The mistake, as Hume showed so powerfully, was to think that there is any more to reality than the laws of nature that science discovers. (Atheist’s Guide to Reality, p. vi)
Ever since physics hit its stride with Newton, it has excluded purposes, goals, ends, or designs in nature. It firmly bans all explanations that are teleological (from the Greek telos, meaning “end” or “goal” or “purpose” that some process aims at or is good at achieving). (ibid, p. 40)
Putting these two thoughts together leads him to a set of blatant absurdities in his book, and it is hard to see how the modern atheist can avoid them. If one believes that the only things which exist are the kinds of things science studies, one must reject most everything one knows, as Rosenberg spends much time and ink explaining. By the end of the book, he’s concluded that any trust of history, personal perception, language, moral conviction, the principle of causation, or your own thoughts is irrational.

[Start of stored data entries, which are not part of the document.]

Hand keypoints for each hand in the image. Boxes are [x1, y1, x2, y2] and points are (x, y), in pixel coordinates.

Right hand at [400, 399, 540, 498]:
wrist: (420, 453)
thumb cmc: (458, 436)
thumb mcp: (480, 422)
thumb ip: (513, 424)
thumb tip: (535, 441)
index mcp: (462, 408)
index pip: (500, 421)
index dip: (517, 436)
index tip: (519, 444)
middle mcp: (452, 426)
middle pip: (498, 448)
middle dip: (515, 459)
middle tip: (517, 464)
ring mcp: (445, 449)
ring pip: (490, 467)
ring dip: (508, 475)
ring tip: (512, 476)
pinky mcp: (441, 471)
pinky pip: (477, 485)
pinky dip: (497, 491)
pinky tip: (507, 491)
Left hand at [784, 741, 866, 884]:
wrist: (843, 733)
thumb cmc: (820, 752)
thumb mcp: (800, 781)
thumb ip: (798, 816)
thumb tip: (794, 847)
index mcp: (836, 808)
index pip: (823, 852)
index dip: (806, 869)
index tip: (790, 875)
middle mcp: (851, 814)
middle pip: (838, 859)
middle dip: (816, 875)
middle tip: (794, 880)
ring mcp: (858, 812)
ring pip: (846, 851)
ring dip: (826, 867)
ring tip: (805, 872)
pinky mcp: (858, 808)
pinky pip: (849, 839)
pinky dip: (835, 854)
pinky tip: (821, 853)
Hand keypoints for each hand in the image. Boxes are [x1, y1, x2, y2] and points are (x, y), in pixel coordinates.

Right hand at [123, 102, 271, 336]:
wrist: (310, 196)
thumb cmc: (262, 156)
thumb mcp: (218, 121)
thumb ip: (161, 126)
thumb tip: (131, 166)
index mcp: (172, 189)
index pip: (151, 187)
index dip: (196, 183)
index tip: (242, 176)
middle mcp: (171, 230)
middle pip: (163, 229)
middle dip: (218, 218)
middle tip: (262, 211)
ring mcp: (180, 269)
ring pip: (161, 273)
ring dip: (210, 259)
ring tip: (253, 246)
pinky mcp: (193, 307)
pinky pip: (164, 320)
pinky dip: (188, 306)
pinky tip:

But, in spite of his claims, neither science nor Hume’s philosophy have remotely shown this. Hume, I think, would be shocked to read that line, as he himself didn’t take the position that he “showed so powerfully”. Rather we are being asked to believe that these things don’t exist simply because science “firmly bans” thinking about any alternative to its methods.
Personally, I find this astonishing. While it is scientific to stick to the subject when doing science, many atheists have come to take this stipulation as some sort of unquestionable decree that we reject all other subjects in all areas of life.

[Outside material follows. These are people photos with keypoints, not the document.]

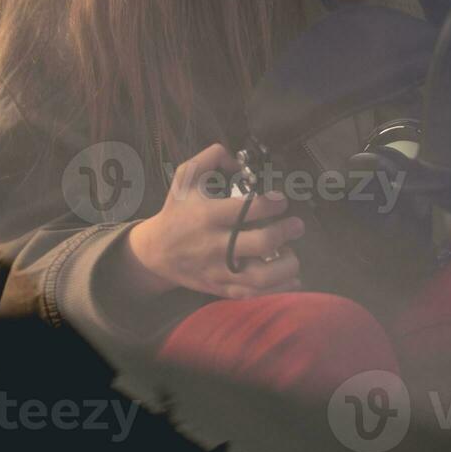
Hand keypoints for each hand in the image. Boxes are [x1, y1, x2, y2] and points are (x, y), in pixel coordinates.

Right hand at [126, 143, 304, 299]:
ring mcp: (218, 270)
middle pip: (259, 244)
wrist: (154, 252)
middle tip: (296, 225)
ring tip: (291, 253)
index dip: (272, 203)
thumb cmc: (177, 211)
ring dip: (286, 265)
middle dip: (285, 233)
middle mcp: (214, 245)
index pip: (246, 211)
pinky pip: (252, 294)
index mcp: (207, 216)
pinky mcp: (221, 287)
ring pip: (259, 277)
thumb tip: (239, 160)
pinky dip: (278, 289)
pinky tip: (292, 278)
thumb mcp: (185, 177)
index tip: (282, 200)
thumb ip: (211, 157)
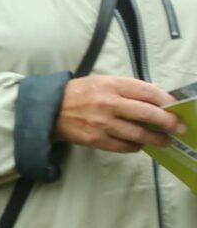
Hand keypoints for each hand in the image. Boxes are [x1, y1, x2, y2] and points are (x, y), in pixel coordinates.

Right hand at [56, 74, 183, 151]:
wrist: (48, 110)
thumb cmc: (79, 93)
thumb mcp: (103, 81)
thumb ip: (129, 87)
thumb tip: (157, 94)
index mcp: (112, 85)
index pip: (148, 92)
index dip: (167, 101)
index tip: (176, 107)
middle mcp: (109, 103)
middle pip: (148, 113)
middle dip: (168, 122)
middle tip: (179, 128)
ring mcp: (102, 123)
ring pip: (139, 134)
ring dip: (157, 139)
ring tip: (165, 141)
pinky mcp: (96, 139)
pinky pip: (124, 146)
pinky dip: (136, 146)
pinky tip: (140, 144)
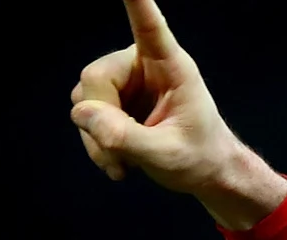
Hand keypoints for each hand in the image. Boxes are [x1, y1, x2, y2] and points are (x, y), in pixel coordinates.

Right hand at [66, 0, 286, 227]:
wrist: (205, 174)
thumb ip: (125, 137)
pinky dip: (96, 142)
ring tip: (124, 161)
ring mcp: (125, 81)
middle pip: (96, 77)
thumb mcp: (166, 155)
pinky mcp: (113, 99)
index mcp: (170, 65)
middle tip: (119, 157)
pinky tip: (118, 161)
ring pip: (84, 98)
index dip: (136, 2)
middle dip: (101, 121)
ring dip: (98, 138)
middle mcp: (143, 63)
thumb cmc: (199, 157)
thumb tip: (82, 113)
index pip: (148, 25)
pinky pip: (85, 114)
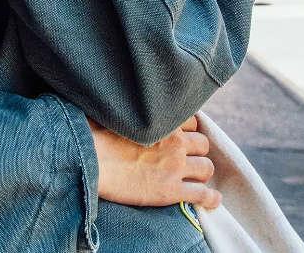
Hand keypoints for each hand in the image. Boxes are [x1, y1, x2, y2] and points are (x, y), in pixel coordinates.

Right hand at [91, 116, 221, 209]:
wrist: (91, 161)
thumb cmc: (95, 135)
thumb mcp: (113, 113)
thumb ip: (127, 110)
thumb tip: (117, 102)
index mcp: (163, 122)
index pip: (191, 122)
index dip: (186, 130)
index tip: (180, 136)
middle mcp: (175, 143)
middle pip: (203, 144)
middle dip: (196, 151)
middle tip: (186, 158)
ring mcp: (175, 167)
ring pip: (207, 168)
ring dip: (202, 172)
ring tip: (194, 177)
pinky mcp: (171, 191)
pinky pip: (203, 195)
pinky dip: (210, 198)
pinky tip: (212, 201)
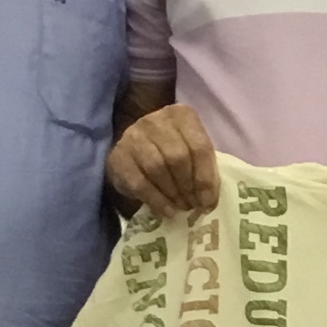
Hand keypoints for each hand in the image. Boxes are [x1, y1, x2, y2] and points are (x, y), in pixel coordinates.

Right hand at [109, 101, 218, 217]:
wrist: (135, 151)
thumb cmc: (171, 153)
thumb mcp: (192, 153)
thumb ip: (204, 170)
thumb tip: (208, 201)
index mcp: (182, 116)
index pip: (199, 147)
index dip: (205, 178)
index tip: (207, 201)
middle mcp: (155, 120)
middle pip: (177, 157)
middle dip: (188, 186)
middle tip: (192, 205)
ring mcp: (133, 136)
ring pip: (158, 168)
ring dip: (172, 193)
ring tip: (180, 207)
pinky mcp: (118, 156)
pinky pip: (139, 183)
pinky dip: (156, 200)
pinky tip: (166, 211)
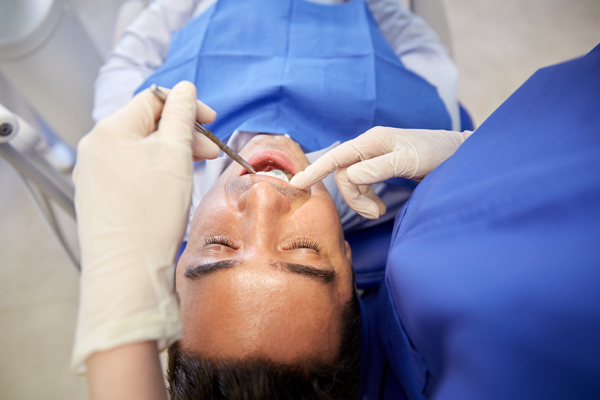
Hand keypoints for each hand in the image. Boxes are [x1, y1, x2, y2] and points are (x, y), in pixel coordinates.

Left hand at [71, 81, 216, 373]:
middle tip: (210, 153)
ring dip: (171, 154)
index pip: (154, 99)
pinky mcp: (100, 197)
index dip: (187, 107)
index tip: (212, 122)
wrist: (127, 270)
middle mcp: (95, 147)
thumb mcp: (175, 154)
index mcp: (110, 129)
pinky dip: (155, 173)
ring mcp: (94, 174)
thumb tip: (185, 88)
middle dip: (183, 134)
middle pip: (147, 125)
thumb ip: (181, 115)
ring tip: (193, 172)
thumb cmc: (152, 213)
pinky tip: (171, 190)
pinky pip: (131, 172)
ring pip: (141, 150)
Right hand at [290, 127, 471, 218]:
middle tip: (375, 214)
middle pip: (344, 174)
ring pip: (352, 181)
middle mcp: (370, 146)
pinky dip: (367, 197)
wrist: (457, 153)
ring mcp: (374, 156)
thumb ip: (379, 168)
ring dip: (361, 200)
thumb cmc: (437, 153)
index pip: (337, 157)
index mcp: (373, 141)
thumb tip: (351, 176)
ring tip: (379, 212)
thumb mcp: (409, 161)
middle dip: (354, 198)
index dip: (315, 171)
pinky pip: (362, 183)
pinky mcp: (380, 166)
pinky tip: (379, 206)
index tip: (295, 185)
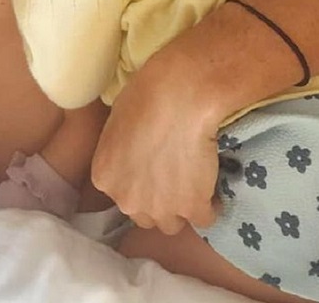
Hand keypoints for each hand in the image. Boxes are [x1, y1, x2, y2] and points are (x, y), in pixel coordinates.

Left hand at [91, 35, 224, 233]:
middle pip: (145, 215)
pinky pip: (204, 218)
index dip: (141, 185)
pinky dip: (210, 206)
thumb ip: (121, 149)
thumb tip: (132, 149)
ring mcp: (160, 208)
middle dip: (158, 202)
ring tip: (195, 185)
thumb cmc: (145, 96)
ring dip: (182, 208)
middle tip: (175, 179)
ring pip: (172, 223)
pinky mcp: (193, 208)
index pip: (122, 195)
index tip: (155, 173)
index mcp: (105, 177)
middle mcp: (127, 200)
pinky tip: (213, 188)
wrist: (179, 98)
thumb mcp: (117, 121)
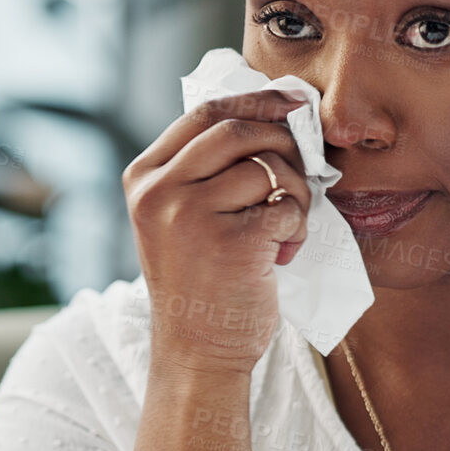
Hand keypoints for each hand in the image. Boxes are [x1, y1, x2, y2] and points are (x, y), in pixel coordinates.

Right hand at [123, 90, 311, 375]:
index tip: (291, 103)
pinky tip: (282, 252)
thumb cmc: (201, 279)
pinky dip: (298, 226)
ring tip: (287, 225)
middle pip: (237, 129)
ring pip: (267, 166)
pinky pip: (286, 206)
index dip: (255, 100)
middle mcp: (159, 192)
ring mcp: (190, 216)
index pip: (203, 113)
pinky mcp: (230, 242)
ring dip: (296, 190)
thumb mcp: (179, 215)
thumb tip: (272, 111)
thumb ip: (203, 167)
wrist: (197, 350)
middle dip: (284, 139)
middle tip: (306, 164)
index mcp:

Some are even calling this position “the scientific mind”.
Lovers of science should definitely react to the idea that arbitrarily limiting one’s thought is being called “scientific”. But, really, all these atheists have done is point out the basis of naturalism: the idea that we should distrust or ignore any part of our minds that can reach conclusions not covered by science.

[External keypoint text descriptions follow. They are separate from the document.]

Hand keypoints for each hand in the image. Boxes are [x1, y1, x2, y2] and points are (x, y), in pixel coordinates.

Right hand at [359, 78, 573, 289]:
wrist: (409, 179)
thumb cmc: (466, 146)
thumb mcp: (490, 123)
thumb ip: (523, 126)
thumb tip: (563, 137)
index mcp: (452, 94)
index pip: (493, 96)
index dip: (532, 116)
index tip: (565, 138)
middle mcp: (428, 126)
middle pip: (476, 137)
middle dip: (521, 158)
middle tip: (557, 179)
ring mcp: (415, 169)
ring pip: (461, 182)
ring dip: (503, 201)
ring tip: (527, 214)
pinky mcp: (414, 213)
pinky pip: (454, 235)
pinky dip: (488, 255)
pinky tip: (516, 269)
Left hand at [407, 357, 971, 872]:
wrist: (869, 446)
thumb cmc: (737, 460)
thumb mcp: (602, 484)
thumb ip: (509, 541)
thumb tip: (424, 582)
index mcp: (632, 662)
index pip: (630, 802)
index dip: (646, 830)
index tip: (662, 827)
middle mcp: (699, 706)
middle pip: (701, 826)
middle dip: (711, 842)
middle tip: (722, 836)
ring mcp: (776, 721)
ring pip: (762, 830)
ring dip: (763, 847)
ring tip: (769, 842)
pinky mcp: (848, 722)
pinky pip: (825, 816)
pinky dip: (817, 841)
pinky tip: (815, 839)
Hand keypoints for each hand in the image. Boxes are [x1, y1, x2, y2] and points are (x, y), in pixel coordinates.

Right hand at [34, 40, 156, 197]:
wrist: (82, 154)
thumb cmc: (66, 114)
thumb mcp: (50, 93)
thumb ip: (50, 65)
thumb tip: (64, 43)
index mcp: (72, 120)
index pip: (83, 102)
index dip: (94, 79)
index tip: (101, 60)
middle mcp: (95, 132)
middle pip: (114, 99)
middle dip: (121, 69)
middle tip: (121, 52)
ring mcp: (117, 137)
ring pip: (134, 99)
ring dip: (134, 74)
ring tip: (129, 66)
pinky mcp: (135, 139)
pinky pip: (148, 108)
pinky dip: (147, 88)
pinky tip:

Their mistake is failing to see that this is absurd.
Rosenberg makes it makes it here, and it leads him to a host of strange and contradictory statements (which I’ll address in turn). In the end, he’s left rejecting any basis he might have had for trusting science in the first place. But, still, he perseveres–for he understands clearly that to reject the idea that the physical is all that exists is to reject the intellectual foundation of modern atheism.